The other side of the issue, Mr. Lininger said, is that the county could save $67 million long-term by taking its trash outside the county and avoiding expensive projects. He suggested the county charge residents a fee based on the volume of trash they generate.

Spread evenly, a $5 million increase would amount to about $67 a household.

When added to current collection costs, the price for trash collection and disposal would be about $150 a household.

Meanwhile, the county could keep Alpha Ridge as an emergency back up, Mr. Lininger said.

Moving trash outside the county "is probably the way we have to go," said Mr. Drown. "It buys us five to 10 years." By then, a new technology may be developed that could solve the trash problem, Mr. Drown believes.

In other budget action yesterday, Ms. Pendergrass and Mr. Farragut opposed putting a cap on school employee raises by limiting how much the board of education may spend in each of its categories.
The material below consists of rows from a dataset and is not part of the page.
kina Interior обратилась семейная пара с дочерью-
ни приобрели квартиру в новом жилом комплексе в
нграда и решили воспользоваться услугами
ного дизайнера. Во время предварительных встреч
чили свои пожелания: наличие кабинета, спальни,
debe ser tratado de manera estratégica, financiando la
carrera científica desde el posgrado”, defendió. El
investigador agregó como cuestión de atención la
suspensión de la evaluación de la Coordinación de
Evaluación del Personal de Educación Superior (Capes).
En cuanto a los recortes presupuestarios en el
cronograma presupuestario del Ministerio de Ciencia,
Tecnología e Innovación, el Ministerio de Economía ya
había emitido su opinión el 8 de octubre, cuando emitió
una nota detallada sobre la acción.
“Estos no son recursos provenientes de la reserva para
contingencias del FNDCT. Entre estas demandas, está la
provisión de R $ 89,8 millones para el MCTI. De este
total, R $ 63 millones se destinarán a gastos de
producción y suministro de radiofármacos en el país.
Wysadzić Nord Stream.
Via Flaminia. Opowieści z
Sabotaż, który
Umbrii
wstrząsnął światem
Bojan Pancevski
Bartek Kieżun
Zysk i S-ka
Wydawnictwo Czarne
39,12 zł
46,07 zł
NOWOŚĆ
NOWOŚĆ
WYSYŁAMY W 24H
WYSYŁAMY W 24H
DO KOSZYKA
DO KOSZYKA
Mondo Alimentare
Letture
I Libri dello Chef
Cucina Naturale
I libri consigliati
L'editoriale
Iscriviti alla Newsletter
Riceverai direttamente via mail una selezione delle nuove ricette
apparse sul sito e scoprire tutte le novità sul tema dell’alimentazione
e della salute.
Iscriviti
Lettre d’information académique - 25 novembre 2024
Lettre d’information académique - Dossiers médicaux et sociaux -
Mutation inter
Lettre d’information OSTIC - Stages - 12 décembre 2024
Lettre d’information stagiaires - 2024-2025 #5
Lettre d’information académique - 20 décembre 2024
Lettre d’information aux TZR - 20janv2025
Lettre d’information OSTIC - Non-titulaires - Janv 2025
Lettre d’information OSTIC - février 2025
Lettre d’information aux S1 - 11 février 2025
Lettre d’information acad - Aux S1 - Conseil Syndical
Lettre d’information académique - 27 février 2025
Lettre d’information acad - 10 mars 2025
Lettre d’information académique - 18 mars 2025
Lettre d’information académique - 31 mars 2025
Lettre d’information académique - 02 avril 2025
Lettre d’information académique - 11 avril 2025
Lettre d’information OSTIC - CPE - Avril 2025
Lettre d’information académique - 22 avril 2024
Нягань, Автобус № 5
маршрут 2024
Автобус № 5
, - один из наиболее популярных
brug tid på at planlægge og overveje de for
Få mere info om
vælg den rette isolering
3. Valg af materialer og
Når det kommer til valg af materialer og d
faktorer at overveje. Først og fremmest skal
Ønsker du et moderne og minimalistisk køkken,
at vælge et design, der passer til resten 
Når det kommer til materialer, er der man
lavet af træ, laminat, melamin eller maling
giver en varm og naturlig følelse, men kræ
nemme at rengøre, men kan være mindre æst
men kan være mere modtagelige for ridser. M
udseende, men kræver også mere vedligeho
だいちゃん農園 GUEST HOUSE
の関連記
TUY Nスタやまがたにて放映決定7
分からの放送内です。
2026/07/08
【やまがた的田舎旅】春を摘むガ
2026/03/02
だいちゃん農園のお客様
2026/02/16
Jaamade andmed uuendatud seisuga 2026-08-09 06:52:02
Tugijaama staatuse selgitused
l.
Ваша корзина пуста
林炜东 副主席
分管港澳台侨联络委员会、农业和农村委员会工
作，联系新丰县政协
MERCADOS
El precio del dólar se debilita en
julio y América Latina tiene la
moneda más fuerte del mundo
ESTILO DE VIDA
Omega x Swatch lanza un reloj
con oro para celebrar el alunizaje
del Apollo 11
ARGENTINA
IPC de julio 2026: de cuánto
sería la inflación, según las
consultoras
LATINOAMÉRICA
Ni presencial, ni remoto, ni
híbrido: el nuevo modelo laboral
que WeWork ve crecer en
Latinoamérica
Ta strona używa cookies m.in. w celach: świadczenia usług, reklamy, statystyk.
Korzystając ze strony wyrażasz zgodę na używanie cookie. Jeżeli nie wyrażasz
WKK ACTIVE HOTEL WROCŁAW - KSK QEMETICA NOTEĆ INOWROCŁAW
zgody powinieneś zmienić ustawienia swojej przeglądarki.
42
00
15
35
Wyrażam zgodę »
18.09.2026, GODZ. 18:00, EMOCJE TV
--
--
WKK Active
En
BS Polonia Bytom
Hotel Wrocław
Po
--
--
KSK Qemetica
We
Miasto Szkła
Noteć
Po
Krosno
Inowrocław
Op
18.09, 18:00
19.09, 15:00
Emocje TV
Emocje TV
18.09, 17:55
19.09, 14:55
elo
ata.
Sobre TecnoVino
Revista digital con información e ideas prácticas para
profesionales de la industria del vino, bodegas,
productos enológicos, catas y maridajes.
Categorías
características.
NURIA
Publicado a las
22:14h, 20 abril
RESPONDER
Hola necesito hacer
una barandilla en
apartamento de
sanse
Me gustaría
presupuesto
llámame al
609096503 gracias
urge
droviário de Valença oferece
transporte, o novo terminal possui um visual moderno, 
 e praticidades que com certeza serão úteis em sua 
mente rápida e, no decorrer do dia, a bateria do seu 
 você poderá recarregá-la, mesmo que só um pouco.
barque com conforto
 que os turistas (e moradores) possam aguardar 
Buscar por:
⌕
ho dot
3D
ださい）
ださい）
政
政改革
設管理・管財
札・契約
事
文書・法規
Mr. Ecker and Mr. Drown want the council to do exactly that. They say it is unfair for school employees to have a raise nearly double that of other county employees, especially when other employees suffered layoffs during the budget crisis and school employees did not. They want school system and nonschool system employees to receive the same percentage increase.

The equity issue is so important to Mr. Ecker that when the school board sent him an amended budget asking for $4.5 million more in salary increases and $800,000 more in other projects, he refused to fund either.

The school board, meanwhile, told the council it will cut $5.3 million in other programs rather than deny school system employees a raise negotiated earlier this year.

"I'm glad they're honoring the [salary] contract," Ms. Pendergrass said. Mr. Drown and Mr. Ecker see it differently. They said the only way to preserve educational programs and keep all county salary increases at the same rate is for the council to break with tradition and tell the school board how to spend its dollars.

Ms. Pendergrass, Mr. Farragut and C. Vernon Gray, D-3rd, are against that idea. The school board "will have to make the decision as to what's best for the children," Mr. Farragut said.

Ms. Pendergrass said yesterday the council will not be able to fund all of the $5.3 million Mr. Ecker cut from the board's amended request, but she will try to find at least $2 million.

The council will hold a budget work session at 8 p.m. today. It will vote on the capital and operating budgets and set the property tax rate May 20.